Marcel Dalio, de son vrai nom Marcel Blauschild, fut un acteur emblématique de son époque. Né à Paris en 1899, il passa une partie de son enfance dans la rue des Rosiers. Dans sa biographie il décrit cette période de sa vie avec beaucoup de truculence. En voici quelques extraits :
« Isidore Blauschild, mon père, était venu d’Odessa après les pogroms. Il avait connu Sarah, ma mère, à Paris où elle était née ainsi que ses treize sœurs. Très vite, nous nous sommes installés rue des Rosiers chez le grand-père maternel, Simon Cerf, propriétaire d’une épicerie qui allait devenir le centre de mon univers. De quelles odeurs, de quels parfums se souvient-on lorsqu’on évoque les souvenirs de notre petite enfance ? La brioche, l’eau de Cologne, la réglisse, le chocolat chaud ? Moi, c’était le hareng. Il régnait en maître dans l’épicerie avec sa suite de gros cornichons, de bœuf séché, de carpe farcie et de pain azyme. Dans le fond, une pièce meublée de canapés en ruine et de fauteuils fatigués. Mes tantes—celles qui n’étaient pas mariées— dormaient là, installées comme elles le pouvaient sur ces lits de fortune.

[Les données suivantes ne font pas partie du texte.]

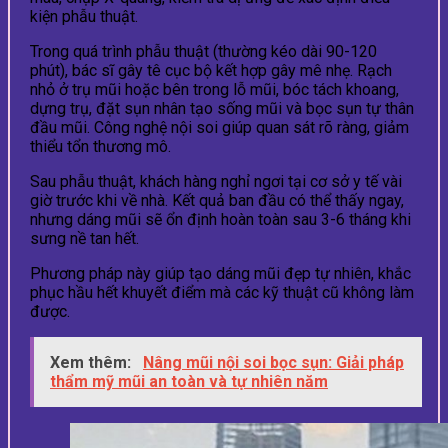
kiện phẫu thuật.
Trong quá trình phẫu thuật (thường kéo dài 90-120
phút), bác sĩ gây tê cục bộ kết hợp gây mê nhẹ. Rạch
nhỏ ở trụ mũi hoặc bên trong lỗ mũi, bóc tách khoang,
dựng trụ, đặt sụn nhân tạo sống mũi và bọc sụn tự thân
đầu mũi. Công nghệ nội soi giúp quan sát rõ ràng, giảm
thiểu tổn thương mô.
Sau phẫu thuật, khách hàng nghỉ ngơi tại cơ sở y tế vài
giờ trước khi về nhà. Kết quả ban đầu có thể thấy ngay,
nhưng dáng mũi sẽ ổn định hoàn toàn sau 3-6 tháng khi
sưng nề tan hết.
Phương pháp này giúp tạo dáng mũi đẹp tự nhiên, khắc
phục hầu hết khuyết điểm mà các kỹ thuật cũ không làm
được.
Xem thêm:
Nâng mũi nội soi bọc sụn: Giải pháp
thẩm mỹ mũi an toàn và tự nhiên năm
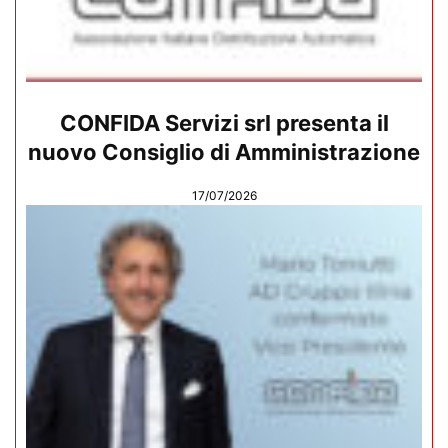
CONFIDA Servizi srl presenta il
nuovo Consiglio di Amministrazione
17/07/2026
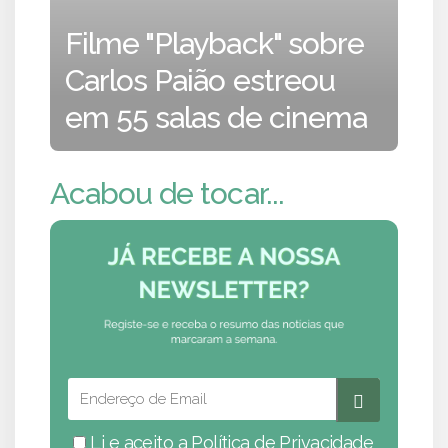
Filme "Playback" sobre
Carlos Paião estreou
em 55 salas de cinema
Acabou de tocar...
Li e aceito a
Política de Privacidade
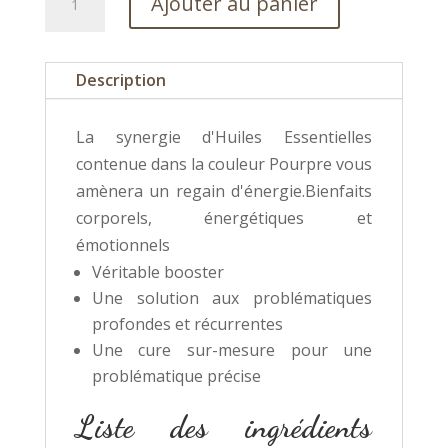
Ajouter au panier
de
Concentré
de
Description
soin
Pourpre-
La synergie d'Huiles Essentielles
Energie
contenue dans la couleur Pourpre vous
amènera un regain d'énergie.Bienfaits
corporels, énergétiques et
émotionnels
Véritable booster
Une solution aux problématiques
profondes et récurrentes
Une cure sur-mesure pour une
problématique précise
Liste des ingrédients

A côté de l’épicerie, un bois et charbon, tenu par un Auvergnat, résistait au ghetto environnant. Le bistrot cachait des délices interdites ; en passant par la salle on empruntait un escalier qui menait à un petit bordel fréquenté par les pompiers de la rue de Turenne et les employés de l’Hôtel de Ville. Dans la journée, je me faufilais dans le pauvre logement où attendaient quatre filles qui ressemblaient à des garçons bouchers, et là une autre vie commençait. Je devenais le fils de ces dames, le petit qui remplaçait, l’espace d’un moment, l’enfant exilé à la campagne chez quelque nourrice. J’étais leur famille. Elles étaient la mienne. Les juifs du quartier ne venaient pas chez l’Auvergnat. Ils avaient leurs femmes, amenées d’Europe centrale ou de Russie, et d’autres soucis en tête. En priorité, celui de trouver du travail.

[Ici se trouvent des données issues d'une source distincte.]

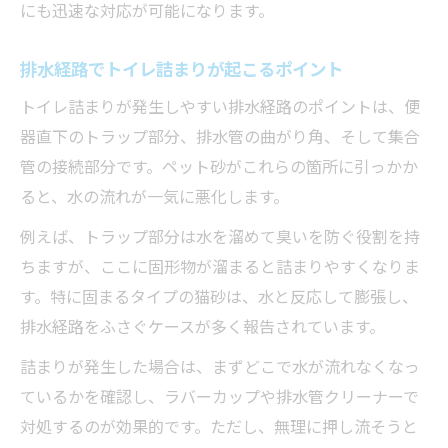
にも迅速な対応が可能になります。
排水経路でトイレ詰まりが起こるポイント
トイレ詰まりが発生しやすい排水経路のポイントは、便
器直下のトラップ部分、排水管の曲がり角、そして集合
管の接続部分です。ペット砂がこれらの箇所に引っかか
ると、水の流れが一気に悪化します。
例えば、トラップ部分は水を溜めて臭いを防ぐ役割を持
ちますが、ここに固形物が溜まると詰まりやすくなりま
す。特に固まるタイプの猫砂は、水と反応して膨張し、
排水経路をふさぐケースが多く報告されています。
詰まりが発生した場合は、まずどこで水が流れなくなっ
ているかを確認し、ラバーカップや排水管クリーナーで
対処するのが効果的です。ただし、無理に押し流そうと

L’épicerie de mon grand-père était devenue une espèce d’ambassade, de refuge pour les malheureux qui arrivaient tous les jours, fuyant quelque persécution. Malgré l’affaire Dreyfus, encore fraîche, la France restait le pays du bon sens, de la raison, de la liberté. Tous les jours, ils débarquaient dans l’épicerie du grand-père Cerf pour y être pris en charge, selon un rituel bien établi. Ils couchaient par terre, avec pour oreiller une caisse de harengs (toujours eux); Quarante-huit heures plus tard ils se trouvaient pourvus d’un emploi. Il suffisait à mon grand-père de donner leurs noms à un employé des Galeries Lafayette ou du Printemps, chargé de recruter des tailleurs. Car ils étaient tous tailleurs ! Et tout de suite ils commençaient à s’entasser avec leur famille dans des masures du Marais ».